** Ejercicio **
Según el texto sobre jugar al fútbol, ¿cómo se llamaba el equipo del primer torneo con camiseta? Indique el nombre, por favor.

━━━ Texto mostrado

Dicen que cuando aprendí a caminar lo hice con una pelota al lado.
Mis primeros recuerdos son jugando a la pelota. Gritando goles.
Cuando tenía cinco años jugué mi primer torneo con camiseta.
Fue en Almafuerte para un equipo que se llamaba “Los Pitufos”.
Después jugué otro con camiseta celeste y blanca ya en mi Embalse
natal. Pero las calles de tierra y las canchitas de los barrios
fueron mi lugar. Corriendo atrás de una pelota de fútbol. Esa
alegría que provocaba tenerla en los pies, hacer un gol, salir
corriendo a festejar. Soñar con ser futbolista. Admirar a Diego.
Jugar y querer parecernos, aunque era imposible, a él, al héroe
de 1986. Después empezaron los partidos en el club del pueblo, en
Fitz Simon. Siempre llegábamos a semifinales. Eternos terceros.
Atlético de Río Tercero nos ganaba siempre. Esos partidos
memorables…
La satisfacción de ponerte la camiseta, atarse los cordones antes
de entrar a la cancha. Llorar por perder un partido. Festejar por
ganar. Los compañeros. El equipo. Jugar a la pelota hasta que el
sol se escondía. Pegarle al “fulbo” contra la pared, una y otra
vez con al pierna inhábil. Soñar que en el partido de mañana iba a
hacer un jugadón y cuando me saliera el arquero haría una pirueta.
Ensayar los jueguitos una y otra vez. Imaginar un caño o un doble
caño como el que me salió en el barrio La Aguada de Reyes durante
un torneo nocturno. Nunca fui el mejor del equipo, pero me gustaba
estar en equipos con buenos jugadores, pero, por sobre todo, con
amigos. Y desde chico esa pelota me dio amistades. De niño fue
el Juan Nahas, un gran “9” que teníamos en el Canario y después
de adolescentes, en la Escuela del Trabajo de Villa María, fue
mi “hermano” Daniel “Pucho” Gon. Siempre me hice amigo de los
goleadores. Curiosidad.
Jugar
Jugar al fútbol. Jugar. Me pongo a pensar, y hoy, esta tarde
donde me acaban de dar la noticia que me entristece, me consuelo
diciendo que JUGUÉ al fútbol. Jugué, hice amigos, perdí, gané,
reí, lloré, disfruté JUGANDO a la pelota. Ya con estos años
encima, seguí siendo feliz dentro de una cancha de fútbol, incluso
enfermo o lesionado fui a jugar. Y a la larga ese bello capricho
que Dios me regaló me “juega una mala pasada”.

━━━━━━
━━━ Datos proporcionados

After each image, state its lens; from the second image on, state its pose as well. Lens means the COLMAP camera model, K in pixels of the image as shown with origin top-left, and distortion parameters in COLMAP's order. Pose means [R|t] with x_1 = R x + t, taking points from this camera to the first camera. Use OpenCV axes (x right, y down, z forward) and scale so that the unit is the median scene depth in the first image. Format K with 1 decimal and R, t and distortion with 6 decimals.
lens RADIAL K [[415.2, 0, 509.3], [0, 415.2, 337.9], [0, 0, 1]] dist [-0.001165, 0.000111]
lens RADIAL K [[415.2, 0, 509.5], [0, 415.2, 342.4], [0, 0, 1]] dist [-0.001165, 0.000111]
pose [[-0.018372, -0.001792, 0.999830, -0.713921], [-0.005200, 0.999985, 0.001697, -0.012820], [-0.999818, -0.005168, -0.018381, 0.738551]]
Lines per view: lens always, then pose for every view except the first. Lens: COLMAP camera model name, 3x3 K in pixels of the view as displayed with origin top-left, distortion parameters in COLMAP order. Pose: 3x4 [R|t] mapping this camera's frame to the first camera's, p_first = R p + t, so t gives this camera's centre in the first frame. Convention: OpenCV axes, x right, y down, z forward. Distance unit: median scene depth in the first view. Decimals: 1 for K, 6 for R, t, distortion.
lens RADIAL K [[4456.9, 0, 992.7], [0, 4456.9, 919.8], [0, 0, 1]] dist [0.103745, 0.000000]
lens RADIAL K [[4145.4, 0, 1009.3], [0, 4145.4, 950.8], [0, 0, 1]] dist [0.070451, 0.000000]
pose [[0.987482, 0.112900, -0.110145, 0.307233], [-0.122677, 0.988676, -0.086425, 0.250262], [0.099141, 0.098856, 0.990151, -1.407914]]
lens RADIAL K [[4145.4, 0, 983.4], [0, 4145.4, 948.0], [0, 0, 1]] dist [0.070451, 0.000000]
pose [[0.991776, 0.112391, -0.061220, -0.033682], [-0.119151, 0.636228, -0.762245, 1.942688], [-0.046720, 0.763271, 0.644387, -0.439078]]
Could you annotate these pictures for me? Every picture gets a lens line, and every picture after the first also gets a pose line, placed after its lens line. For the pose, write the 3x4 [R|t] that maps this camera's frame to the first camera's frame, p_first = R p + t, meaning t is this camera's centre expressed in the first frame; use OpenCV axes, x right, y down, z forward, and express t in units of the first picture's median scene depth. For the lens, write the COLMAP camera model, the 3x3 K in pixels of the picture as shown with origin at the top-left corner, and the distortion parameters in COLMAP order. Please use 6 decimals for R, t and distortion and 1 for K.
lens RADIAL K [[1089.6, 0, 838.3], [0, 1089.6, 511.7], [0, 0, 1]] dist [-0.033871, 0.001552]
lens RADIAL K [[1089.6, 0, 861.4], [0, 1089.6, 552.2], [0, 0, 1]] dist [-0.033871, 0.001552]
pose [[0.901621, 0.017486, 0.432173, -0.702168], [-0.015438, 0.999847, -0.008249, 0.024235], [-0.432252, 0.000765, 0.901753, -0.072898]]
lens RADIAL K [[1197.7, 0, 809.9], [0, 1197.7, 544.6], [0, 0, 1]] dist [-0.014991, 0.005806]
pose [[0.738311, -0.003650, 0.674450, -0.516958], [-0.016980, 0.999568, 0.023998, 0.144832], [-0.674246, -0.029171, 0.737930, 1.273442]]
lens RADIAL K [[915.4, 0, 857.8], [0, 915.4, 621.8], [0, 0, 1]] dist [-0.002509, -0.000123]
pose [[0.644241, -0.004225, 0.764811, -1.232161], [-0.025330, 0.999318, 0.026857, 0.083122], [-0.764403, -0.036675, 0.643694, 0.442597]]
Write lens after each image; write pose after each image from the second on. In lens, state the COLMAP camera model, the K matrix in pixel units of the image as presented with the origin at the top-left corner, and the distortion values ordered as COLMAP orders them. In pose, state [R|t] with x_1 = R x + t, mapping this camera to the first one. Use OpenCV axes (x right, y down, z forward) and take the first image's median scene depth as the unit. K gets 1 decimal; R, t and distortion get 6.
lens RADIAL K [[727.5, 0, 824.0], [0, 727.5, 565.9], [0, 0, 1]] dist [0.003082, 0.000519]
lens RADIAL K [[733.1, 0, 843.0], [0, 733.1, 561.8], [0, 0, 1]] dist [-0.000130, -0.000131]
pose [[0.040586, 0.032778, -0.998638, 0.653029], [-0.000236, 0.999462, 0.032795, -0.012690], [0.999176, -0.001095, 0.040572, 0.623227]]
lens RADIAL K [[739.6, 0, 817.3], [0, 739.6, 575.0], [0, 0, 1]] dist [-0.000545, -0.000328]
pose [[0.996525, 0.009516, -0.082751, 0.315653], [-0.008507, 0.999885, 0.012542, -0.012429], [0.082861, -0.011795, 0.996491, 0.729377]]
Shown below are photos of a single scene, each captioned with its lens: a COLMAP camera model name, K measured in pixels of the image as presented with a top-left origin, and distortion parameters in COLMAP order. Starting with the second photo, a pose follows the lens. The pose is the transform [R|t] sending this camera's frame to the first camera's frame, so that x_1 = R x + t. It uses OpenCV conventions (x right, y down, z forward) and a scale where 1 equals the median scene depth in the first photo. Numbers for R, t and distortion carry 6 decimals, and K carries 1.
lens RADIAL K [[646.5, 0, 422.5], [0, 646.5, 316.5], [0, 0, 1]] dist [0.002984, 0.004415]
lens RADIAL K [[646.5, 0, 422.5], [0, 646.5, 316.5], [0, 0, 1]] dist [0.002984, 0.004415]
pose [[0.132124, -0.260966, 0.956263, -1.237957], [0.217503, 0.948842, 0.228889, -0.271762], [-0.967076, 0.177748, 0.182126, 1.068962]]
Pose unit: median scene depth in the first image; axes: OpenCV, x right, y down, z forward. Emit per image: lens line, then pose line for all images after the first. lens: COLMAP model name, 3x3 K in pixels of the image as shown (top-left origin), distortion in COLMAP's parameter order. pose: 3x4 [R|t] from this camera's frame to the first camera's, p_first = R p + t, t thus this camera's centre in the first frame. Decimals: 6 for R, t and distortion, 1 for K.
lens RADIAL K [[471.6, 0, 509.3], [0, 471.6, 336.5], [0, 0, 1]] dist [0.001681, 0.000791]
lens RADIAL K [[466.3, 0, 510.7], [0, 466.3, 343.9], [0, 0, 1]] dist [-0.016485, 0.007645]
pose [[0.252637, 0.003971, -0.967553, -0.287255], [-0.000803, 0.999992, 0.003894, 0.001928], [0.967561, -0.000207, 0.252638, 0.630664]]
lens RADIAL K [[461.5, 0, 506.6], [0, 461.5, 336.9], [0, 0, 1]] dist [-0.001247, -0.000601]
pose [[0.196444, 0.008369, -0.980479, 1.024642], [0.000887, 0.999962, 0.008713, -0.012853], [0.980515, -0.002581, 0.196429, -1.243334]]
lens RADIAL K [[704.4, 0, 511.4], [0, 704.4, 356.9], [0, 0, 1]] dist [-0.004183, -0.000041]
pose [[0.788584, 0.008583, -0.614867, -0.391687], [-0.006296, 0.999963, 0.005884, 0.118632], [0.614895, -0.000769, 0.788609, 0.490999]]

━━━━━━

** Respuesta **
Se llamaba “Los Pitufos”.